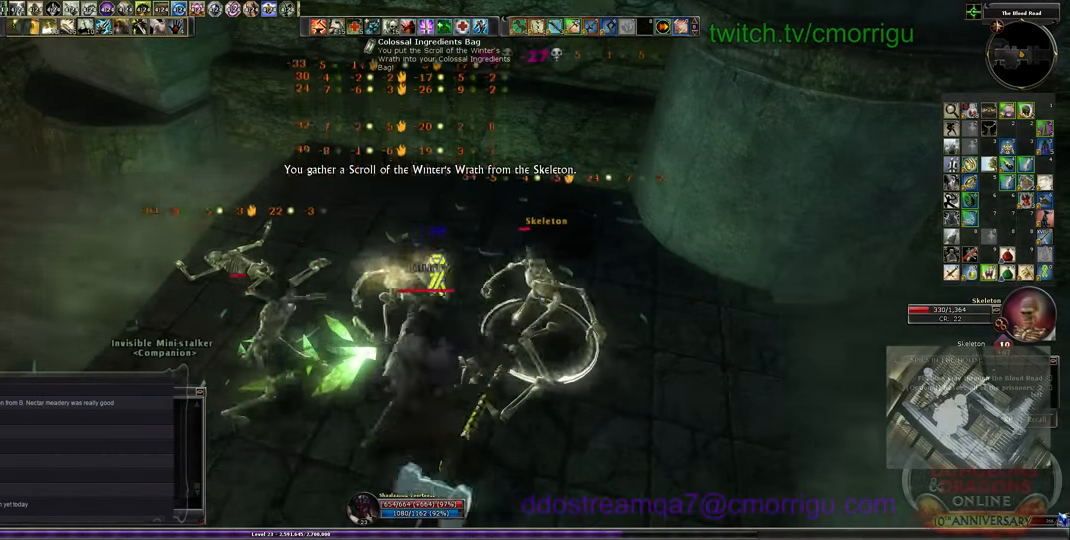
{"keys": [], "events": [[167, "2", "down"], [434, "2", "up"]]}
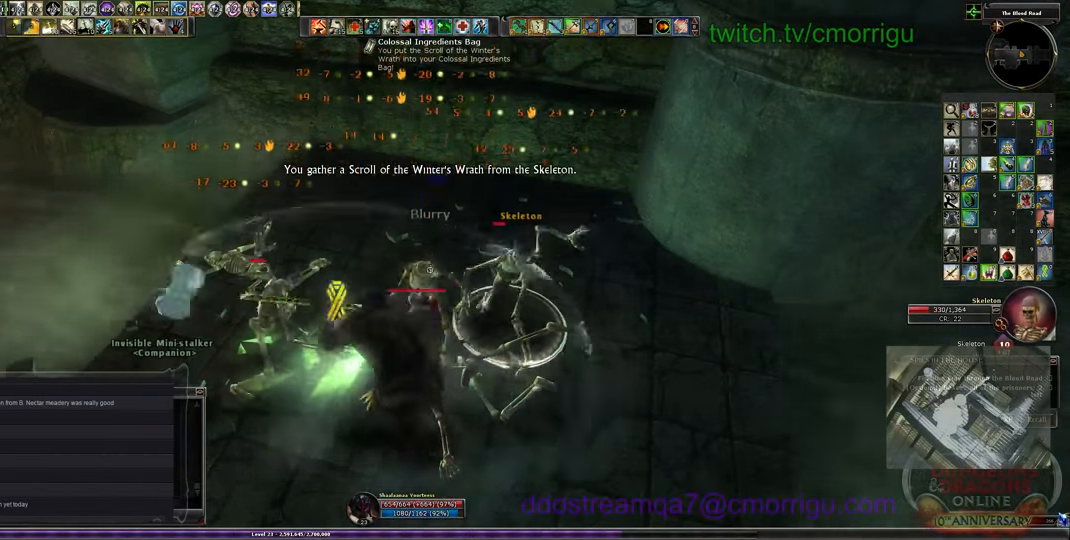
{"keys": [], "events": []}
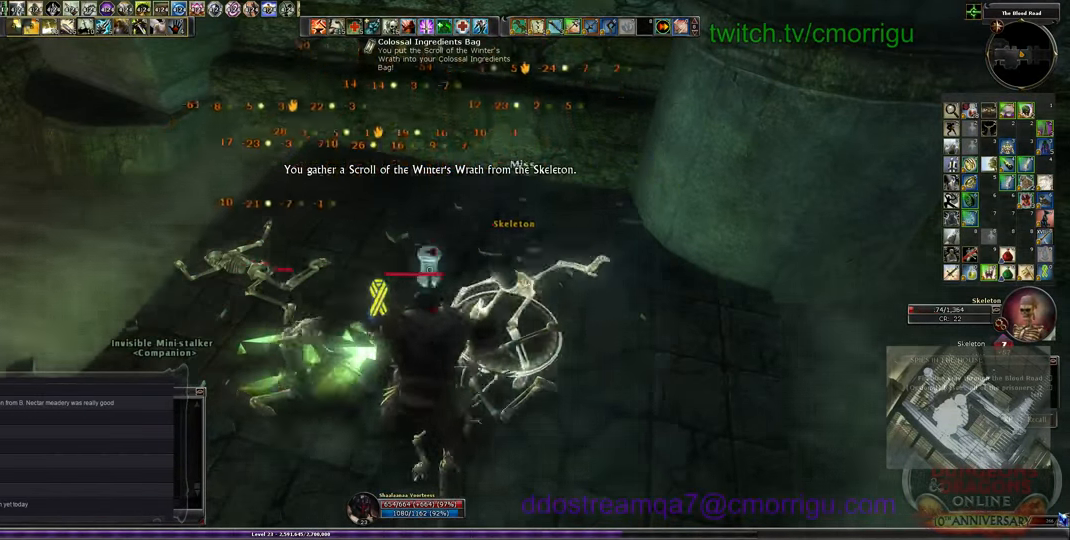
{"keys": [], "events": []}
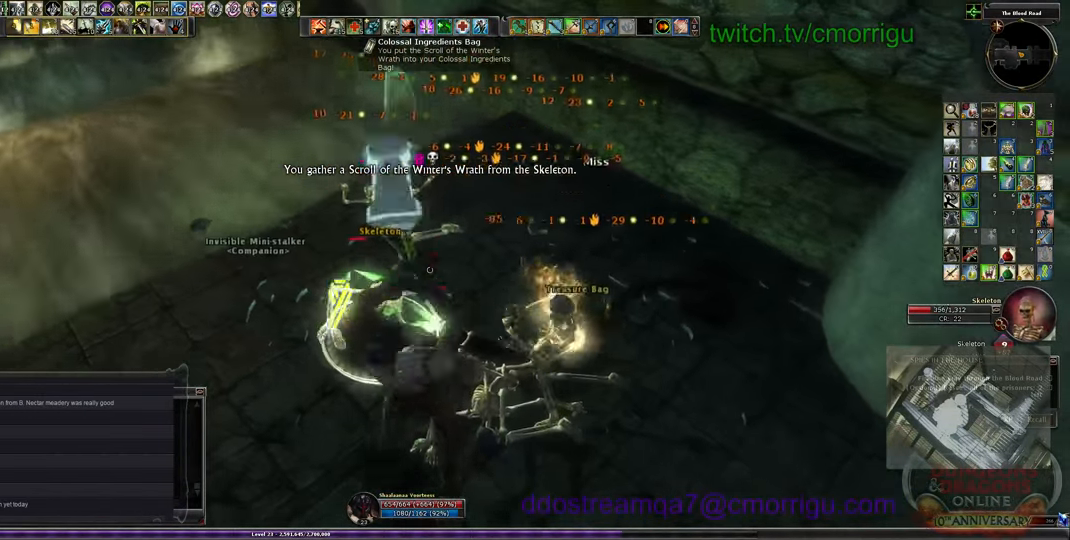
{"keys": ["1"], "events": [[334, "1", "down"]]}
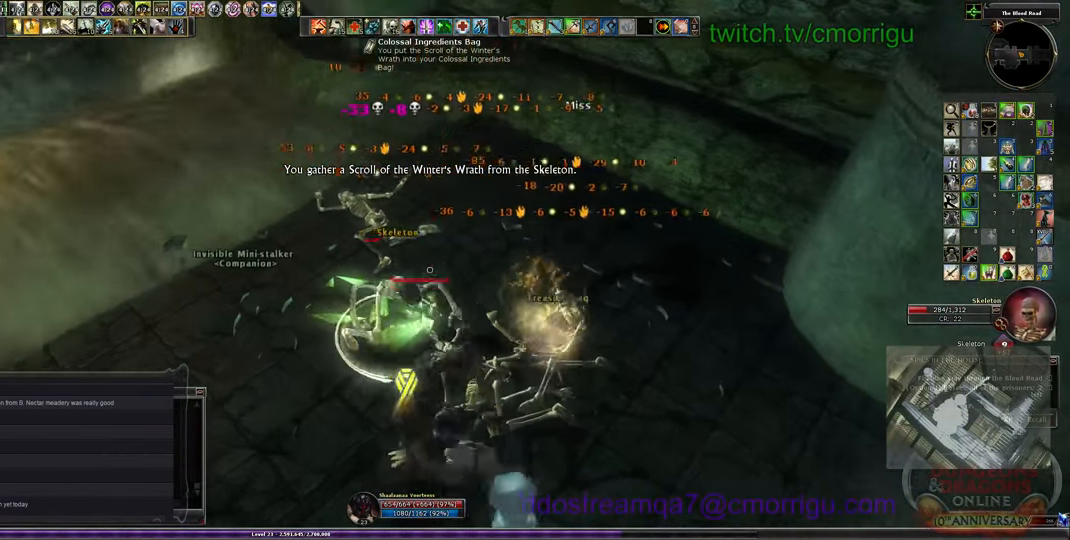
{"keys": [], "events": [[100, "1", "up"]]}
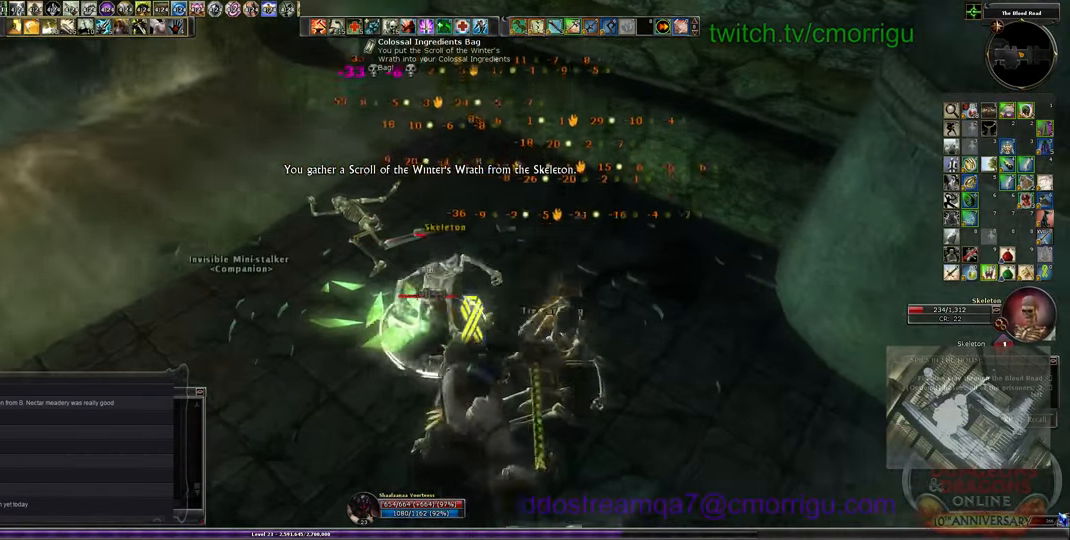
{"keys": [], "events": [[67, "2", "down"], [234, "2", "up"]]}
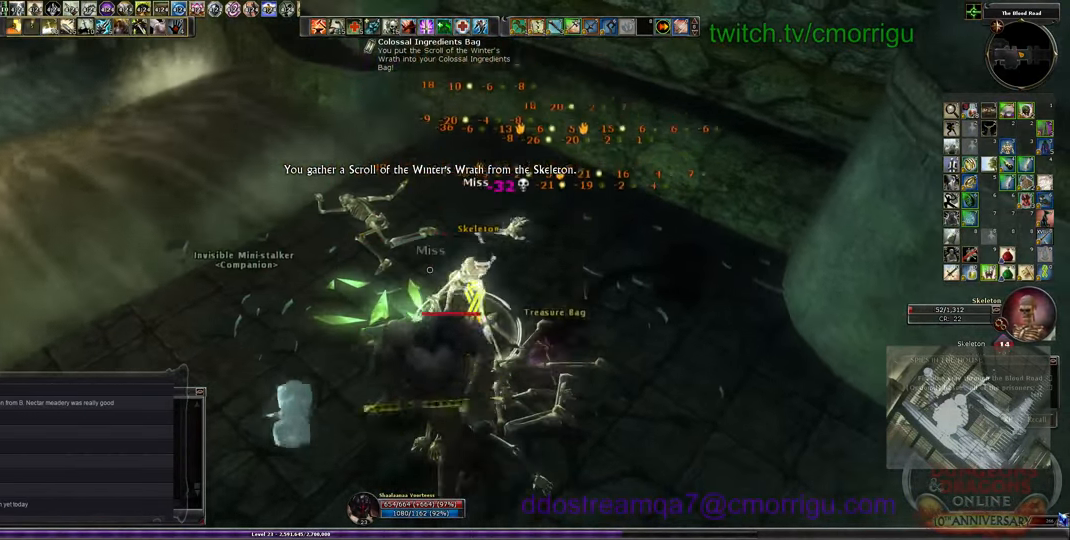
{"keys": [], "events": []}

# TASK DETAILS
Except for the pictures, set down each line of the records exactly as it appears.

# PROBLEM SOLUTION
{"keys": [], "events": [[167, "2", "down"], [434, "2", "up"]]}
{"keys": [], "events": []}
{"keys": [], "events": []}
{"keys": ["1"], "events": [[334, "1", "down"]]}
{"keys": [], "events": [[100, "1", "up"]]}
{"keys": [], "events": [[67, "2", "down"], [234, "2", "up"]]}
{"keys": [], "events": []}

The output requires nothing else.